Problem statement:
Render every line of all the records below as a JSON list of strings, one string per line, with blank lines omitted. Leave the pictures out of the answer.

Dataset extract:

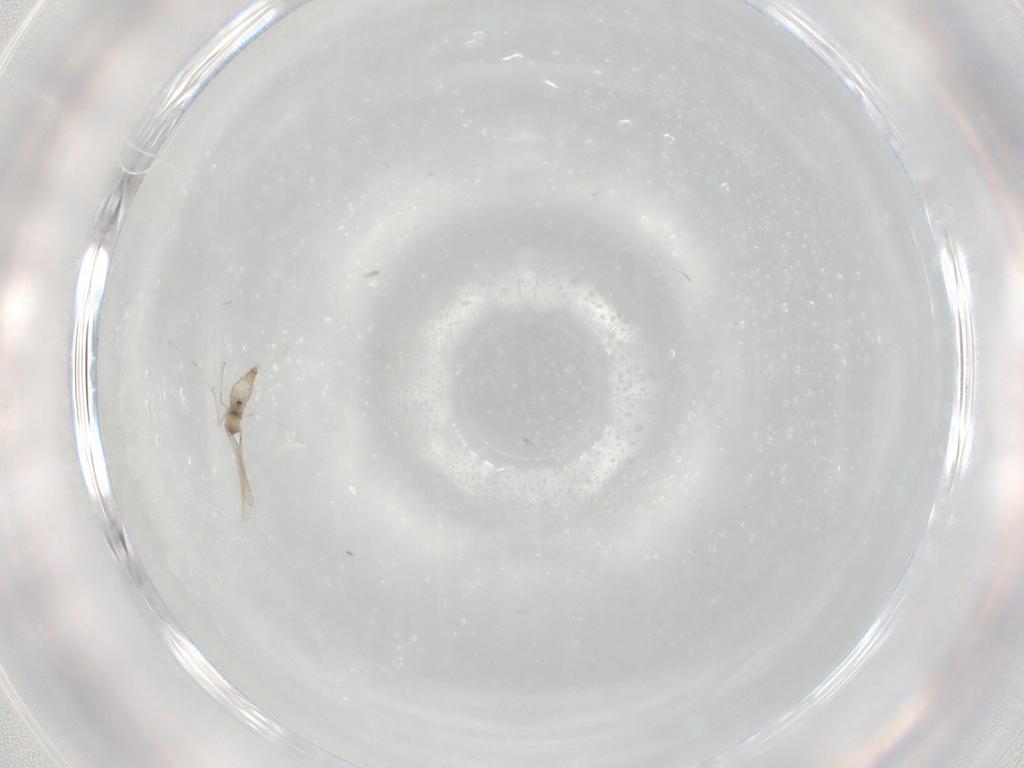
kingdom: Animalia
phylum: Arthropoda
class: Insecta
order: Diptera
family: Cecidomyiidae
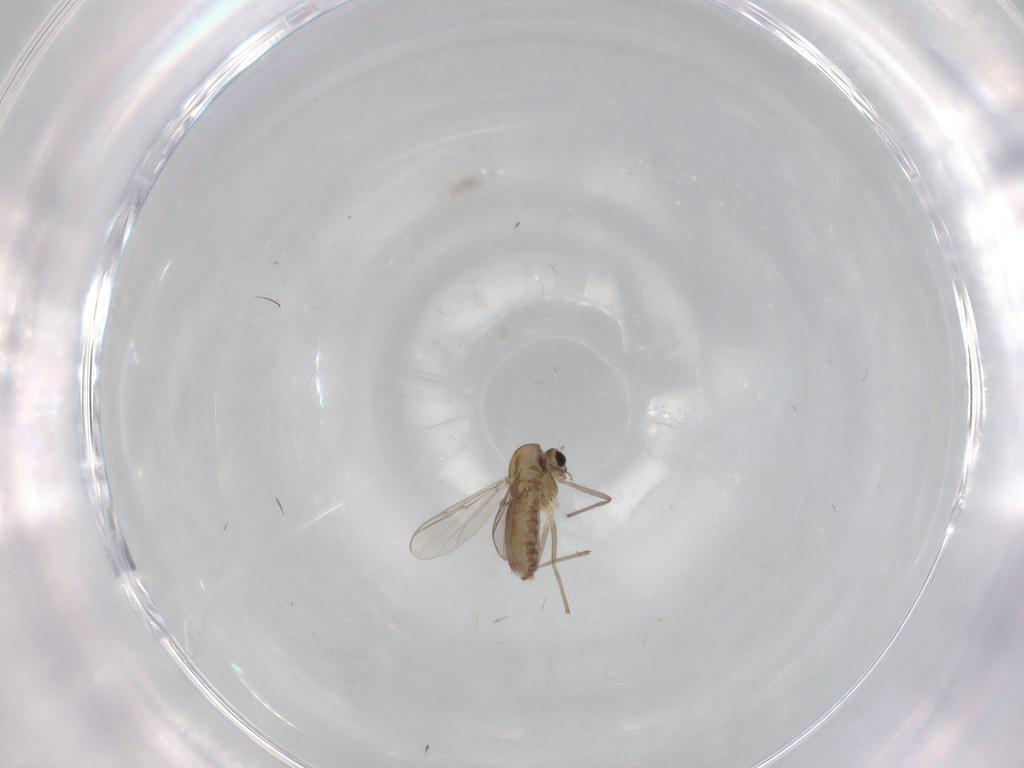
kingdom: Animalia
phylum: Arthropoda
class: Insecta
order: Diptera
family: Chironomidae
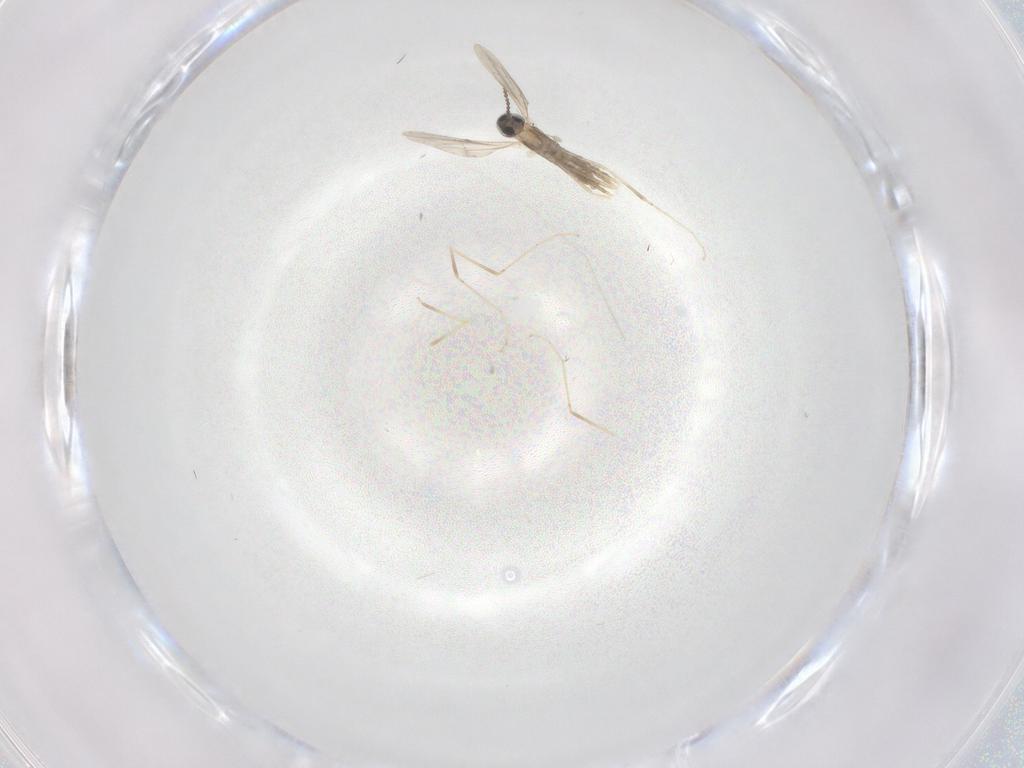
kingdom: Animalia
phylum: Arthropoda
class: Insecta
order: Diptera
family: Cecidomyiidae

Correct output:
[
  "kingdom: Animalia",
  "phylum: Arthropoda",
  "class: Insecta",
  "order: Diptera",
  "family: Cecidomyiidae",
  "kingdom: Animalia",
  "phylum: Arthropoda",
  "class: Insecta",
  "order: Diptera",
  "family: Chironomidae",
  "kingdom: Animalia",
  "phylum: Arthropoda",
  "class: Insecta",
  "order: Diptera",
  "family: Cecidomyiidae"
]